(Document section):
========

June 5, 2012 - Toronto, Ontario - Trelawney Mining and Exploration Inc. (the "Company" or "Trelawney") (TSXV: TRR, Frankfurt: RTW) announces that Institutional Shareholder Services ("ISS") and Glass Lewis & Co. ("Glass Lewis") have both recommended that shareholders vote FOR the special resolution to approve the plan of arrangement (the "Arrangement") between Trelawney and 2324010 Ontario Inc., a wholly-owned subsidiary of IAMGOLD Corporation ("IAMGOLD"), to be considered at the upcoming special meeting of shareholders of Trelawney to be held at 11:00 a.m. (Toronto time) on June 15, 2012, at the Toronto Board of Trade, 1 First Canadian Place, 3rd Floor, Toronto, Ontario, Canada.

Both ISS and Glass Lewis are independent proxy advisory firms who, among other services, provide proxy voting recommendations to pension funds, investment managers, mutual funds and other institutional shareholders. In its analysis, ISS said that:

"A vote FOR this proposed merger is warranted because of the sizable premium, the thorough sales process, and the fairness opinion which states the consideration is fair from a financial point of view."*

Trelawney's board of directors has recommended that shareholders vote FOR the Arrangement

Shareholders are reminded to vote their proxy FOR the Arrangement prior to the proxy voting deadline of Wednesday, June 13, 2012 at 11:00 a.m. (Toronto time).

========

(Data extract):
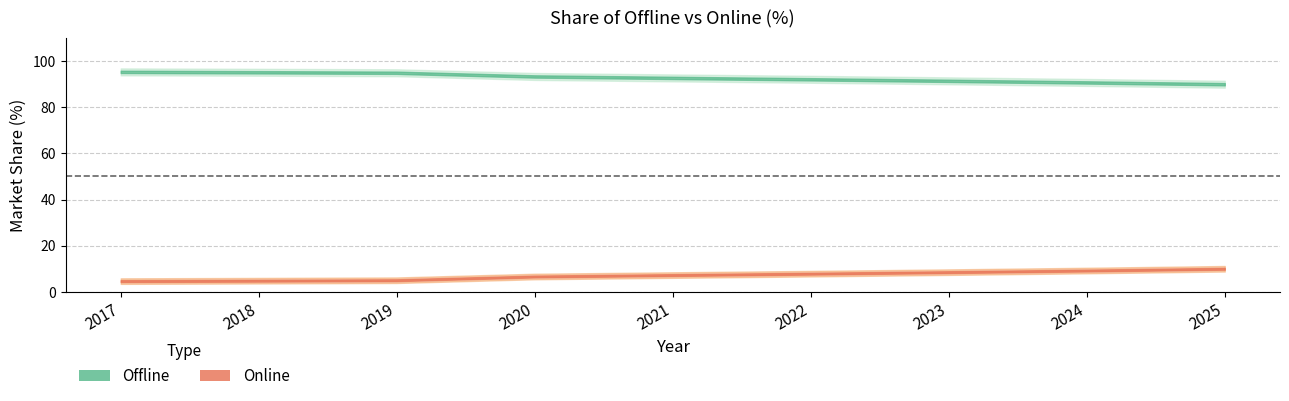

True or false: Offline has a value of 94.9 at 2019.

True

========

(Required tasks):
1 - From the Trelawney announcement, write out the passage starting with "June 5, 2012" and going on through "Toronto, Ontario, Canada.".
2 - According to the Trelawney announcement, what is the proxy voting deadline?
3 - Continue the Trelawney announcement, picking up after its final sentence.

(Answers provided):
1 -
June 5, 2012 - Toronto, Ontario - Trelawney Mining and Exploration Inc. (the "Company" or "Trelawney") (TSXV: TRR, Frankfurt: RTW) announces that Institutional Shareholder Services ("ISS") and Glass Lewis & Co. ("Glass Lewis") have both recommended that shareholders vote FOR the special resolution to approve the plan of arrangement (the "Arrangement") between Trelawney and 2324010 Ontario Inc., a wholly-owned subsidiary of IAMGOLD Corporation ("IAMGOLD"), to be considered at the upcoming special meeting of shareholders of Trelawney to be held at 11:00 a.m. (Toronto time) on June 15, 2012, at the Toronto Board of Trade, 1 First Canadian Place, 3rd Floor, Toronto, Ontario, Canada.

2 - Wednesday, June 13, 2012 at 11:00 a.m. (Toronto time).

3 -
The completion of the proposed Arrangement is subject to a number of customary conditions, including approval of the Ontario Superior Court of Justice and the receipt of all necessary shareholder and regulatory approvals. On May 17, 2012, an advance ruling certificate was received from the Commissioner of Competition with respect to the Arrangement and on May 29, 2012, the Company received conditional approval (subject to customary conditions) from the TSX Venture Exchange with respect to the Arrangement.

Shareholders are encouraged to review the management information circular of Trelawney dated May 15, 2012 (the "Circular"), which provides a detailed discussion of the Arrangement. A copy of the Circular and related documents have been mailed to Trelawney shareholders, holders of Trelawney options, the holder of Trelawney warrants and holders of Trelawney Augen Acquisition Corp. warrants. Copies of the Circular and related documents can be obtained via SEDAR (www.sedar.com) or by contacting Laurel Hill Advisory Group toll-free at 1-877-452-7184 or at 416-304-0211 or by email at assistance@laurelhill.com.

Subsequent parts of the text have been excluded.